Monday, December 19, 2016

The best of our spies

This book, by Alex Gerlis, was one of those which turned up on my Kindle after its resurrection (the battery is doing very nicely, thank you); its title was intriguing enough to earn it an early read.

The book is set during World War 2 and is a twist on the more conventional type of WW2 spy stories. It open with a French refugee woman being stopped at a checkpoint (a good way to get our sympathy and turn this woman into the protagonist) - it turns out that this woman had been recruited by the German secret service and had absconded. She is then sent to Britain with an undefined mission. Do we cheer for this woman or hope that she gets captured?

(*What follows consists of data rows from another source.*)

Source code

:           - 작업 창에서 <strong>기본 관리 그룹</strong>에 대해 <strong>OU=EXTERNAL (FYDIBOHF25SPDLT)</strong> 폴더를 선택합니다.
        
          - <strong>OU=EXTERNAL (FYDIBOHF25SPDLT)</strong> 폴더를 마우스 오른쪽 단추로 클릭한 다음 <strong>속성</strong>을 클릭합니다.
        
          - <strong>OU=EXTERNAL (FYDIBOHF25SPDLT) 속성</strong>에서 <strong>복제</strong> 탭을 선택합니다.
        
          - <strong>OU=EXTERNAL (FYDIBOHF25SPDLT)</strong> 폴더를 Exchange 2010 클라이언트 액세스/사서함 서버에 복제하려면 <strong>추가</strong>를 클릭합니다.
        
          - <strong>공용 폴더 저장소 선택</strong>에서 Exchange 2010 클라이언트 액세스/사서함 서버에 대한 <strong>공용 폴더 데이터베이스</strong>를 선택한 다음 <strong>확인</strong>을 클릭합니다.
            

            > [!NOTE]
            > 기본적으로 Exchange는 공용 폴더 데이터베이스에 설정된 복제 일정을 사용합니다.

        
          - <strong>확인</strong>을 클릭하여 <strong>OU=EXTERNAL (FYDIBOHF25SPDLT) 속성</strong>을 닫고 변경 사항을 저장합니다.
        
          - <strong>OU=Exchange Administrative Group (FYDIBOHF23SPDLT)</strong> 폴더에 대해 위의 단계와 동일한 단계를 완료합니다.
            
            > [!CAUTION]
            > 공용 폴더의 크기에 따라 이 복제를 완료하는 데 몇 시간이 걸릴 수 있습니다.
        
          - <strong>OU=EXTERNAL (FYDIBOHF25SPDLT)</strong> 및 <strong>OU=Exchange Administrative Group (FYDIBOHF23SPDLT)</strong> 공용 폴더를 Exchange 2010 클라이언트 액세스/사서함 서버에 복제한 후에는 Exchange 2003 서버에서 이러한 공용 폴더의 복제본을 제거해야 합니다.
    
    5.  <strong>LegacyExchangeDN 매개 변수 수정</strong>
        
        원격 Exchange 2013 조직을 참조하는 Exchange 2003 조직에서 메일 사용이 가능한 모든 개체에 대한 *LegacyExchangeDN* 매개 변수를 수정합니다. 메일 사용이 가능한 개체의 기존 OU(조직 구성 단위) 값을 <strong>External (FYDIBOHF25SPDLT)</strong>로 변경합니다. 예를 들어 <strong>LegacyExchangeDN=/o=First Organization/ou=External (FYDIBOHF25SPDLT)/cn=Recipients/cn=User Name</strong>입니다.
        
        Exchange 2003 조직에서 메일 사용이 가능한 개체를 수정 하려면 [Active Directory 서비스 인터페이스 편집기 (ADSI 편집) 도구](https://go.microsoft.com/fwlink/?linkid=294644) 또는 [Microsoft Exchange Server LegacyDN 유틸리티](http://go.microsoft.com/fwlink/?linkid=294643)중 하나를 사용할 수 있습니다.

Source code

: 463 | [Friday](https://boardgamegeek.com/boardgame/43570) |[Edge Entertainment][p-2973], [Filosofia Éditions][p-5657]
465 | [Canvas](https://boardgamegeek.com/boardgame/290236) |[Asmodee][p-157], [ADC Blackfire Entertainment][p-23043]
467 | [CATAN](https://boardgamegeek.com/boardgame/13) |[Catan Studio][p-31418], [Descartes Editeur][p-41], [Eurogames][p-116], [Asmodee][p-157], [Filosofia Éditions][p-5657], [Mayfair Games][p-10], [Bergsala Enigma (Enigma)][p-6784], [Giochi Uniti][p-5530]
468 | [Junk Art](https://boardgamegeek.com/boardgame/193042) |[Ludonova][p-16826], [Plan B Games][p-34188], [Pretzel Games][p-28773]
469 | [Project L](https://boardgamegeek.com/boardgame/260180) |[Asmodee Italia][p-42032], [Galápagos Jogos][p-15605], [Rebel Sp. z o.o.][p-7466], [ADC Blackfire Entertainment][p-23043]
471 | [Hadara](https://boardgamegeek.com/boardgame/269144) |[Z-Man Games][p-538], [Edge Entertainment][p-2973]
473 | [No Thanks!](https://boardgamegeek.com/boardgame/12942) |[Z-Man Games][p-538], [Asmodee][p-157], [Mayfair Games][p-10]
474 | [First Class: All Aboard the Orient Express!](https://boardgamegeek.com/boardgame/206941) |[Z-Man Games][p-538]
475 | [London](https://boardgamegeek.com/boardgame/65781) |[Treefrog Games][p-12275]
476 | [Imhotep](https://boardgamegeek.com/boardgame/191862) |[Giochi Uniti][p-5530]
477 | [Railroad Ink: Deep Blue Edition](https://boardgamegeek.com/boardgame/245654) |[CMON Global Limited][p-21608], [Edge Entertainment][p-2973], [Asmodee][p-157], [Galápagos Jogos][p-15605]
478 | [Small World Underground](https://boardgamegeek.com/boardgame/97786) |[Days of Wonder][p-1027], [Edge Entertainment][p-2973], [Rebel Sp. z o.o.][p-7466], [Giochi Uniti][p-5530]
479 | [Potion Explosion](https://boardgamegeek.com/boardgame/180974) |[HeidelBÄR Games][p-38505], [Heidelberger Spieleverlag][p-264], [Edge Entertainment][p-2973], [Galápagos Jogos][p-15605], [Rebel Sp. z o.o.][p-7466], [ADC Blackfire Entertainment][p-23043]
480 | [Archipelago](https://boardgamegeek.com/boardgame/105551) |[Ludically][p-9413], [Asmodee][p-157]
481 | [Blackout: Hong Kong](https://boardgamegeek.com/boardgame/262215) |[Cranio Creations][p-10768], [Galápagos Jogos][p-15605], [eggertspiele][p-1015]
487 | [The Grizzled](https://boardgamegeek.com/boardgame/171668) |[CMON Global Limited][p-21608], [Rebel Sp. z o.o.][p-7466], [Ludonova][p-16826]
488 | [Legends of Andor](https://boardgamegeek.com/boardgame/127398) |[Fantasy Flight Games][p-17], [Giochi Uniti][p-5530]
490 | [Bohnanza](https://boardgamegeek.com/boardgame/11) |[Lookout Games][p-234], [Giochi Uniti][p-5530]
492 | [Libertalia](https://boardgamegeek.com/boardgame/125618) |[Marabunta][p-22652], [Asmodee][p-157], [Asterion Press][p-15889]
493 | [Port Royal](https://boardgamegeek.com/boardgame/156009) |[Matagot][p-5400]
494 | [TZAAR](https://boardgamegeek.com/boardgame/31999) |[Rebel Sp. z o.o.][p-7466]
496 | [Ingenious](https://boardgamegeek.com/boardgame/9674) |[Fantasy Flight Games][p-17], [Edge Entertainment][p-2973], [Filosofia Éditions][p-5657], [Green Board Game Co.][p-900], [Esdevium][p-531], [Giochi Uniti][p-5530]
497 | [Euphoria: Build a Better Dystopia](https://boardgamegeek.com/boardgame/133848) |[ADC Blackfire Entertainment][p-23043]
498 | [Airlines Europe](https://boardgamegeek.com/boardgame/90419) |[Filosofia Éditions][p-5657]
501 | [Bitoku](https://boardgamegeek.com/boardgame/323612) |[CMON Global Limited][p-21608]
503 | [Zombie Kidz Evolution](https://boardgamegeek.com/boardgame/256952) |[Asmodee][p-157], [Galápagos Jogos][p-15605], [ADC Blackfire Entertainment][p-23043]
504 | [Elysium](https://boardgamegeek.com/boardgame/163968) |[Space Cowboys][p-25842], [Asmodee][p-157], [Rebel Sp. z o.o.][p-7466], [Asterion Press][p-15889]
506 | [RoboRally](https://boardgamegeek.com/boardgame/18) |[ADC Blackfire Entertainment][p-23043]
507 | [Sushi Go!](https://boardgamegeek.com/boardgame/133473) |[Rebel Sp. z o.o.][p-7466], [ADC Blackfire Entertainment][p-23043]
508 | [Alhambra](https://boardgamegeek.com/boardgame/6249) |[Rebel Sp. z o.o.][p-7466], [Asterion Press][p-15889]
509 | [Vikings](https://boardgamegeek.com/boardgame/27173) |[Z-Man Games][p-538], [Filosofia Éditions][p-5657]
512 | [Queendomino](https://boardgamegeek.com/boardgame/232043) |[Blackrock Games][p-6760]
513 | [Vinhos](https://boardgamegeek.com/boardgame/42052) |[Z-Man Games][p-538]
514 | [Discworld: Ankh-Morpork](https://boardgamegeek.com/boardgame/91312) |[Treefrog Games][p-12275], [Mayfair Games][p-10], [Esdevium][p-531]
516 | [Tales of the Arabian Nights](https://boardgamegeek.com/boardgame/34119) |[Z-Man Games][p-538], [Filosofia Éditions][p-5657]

MI5 were aware of her as they found her radio man; via this man they found the female spy and then constructed a mission for her, of which she is unaware. Eventually the woman is overtly recruited by the British SOE and sent to France as an agent; there she joins the resistance, and the information that the SOE send her  (which is passed on to her German control who is aware of her return) states that the Allies' landing with be in the Calais area and not Normandy. It transpires that there really was a deception operation such as this, although of course the details vary.

This could have been a fascinating read but unfortunately the writing let it down. The novel is too long, almost everything is spelt out for the reader (at one stage, a character recapitulates the plot as it then stood in case someone didn't follow) and the ending was slightly predictable.

A good spy novel is one which leaves you scratching your head at the end and trying to work out what really happened. This isn't such a novel.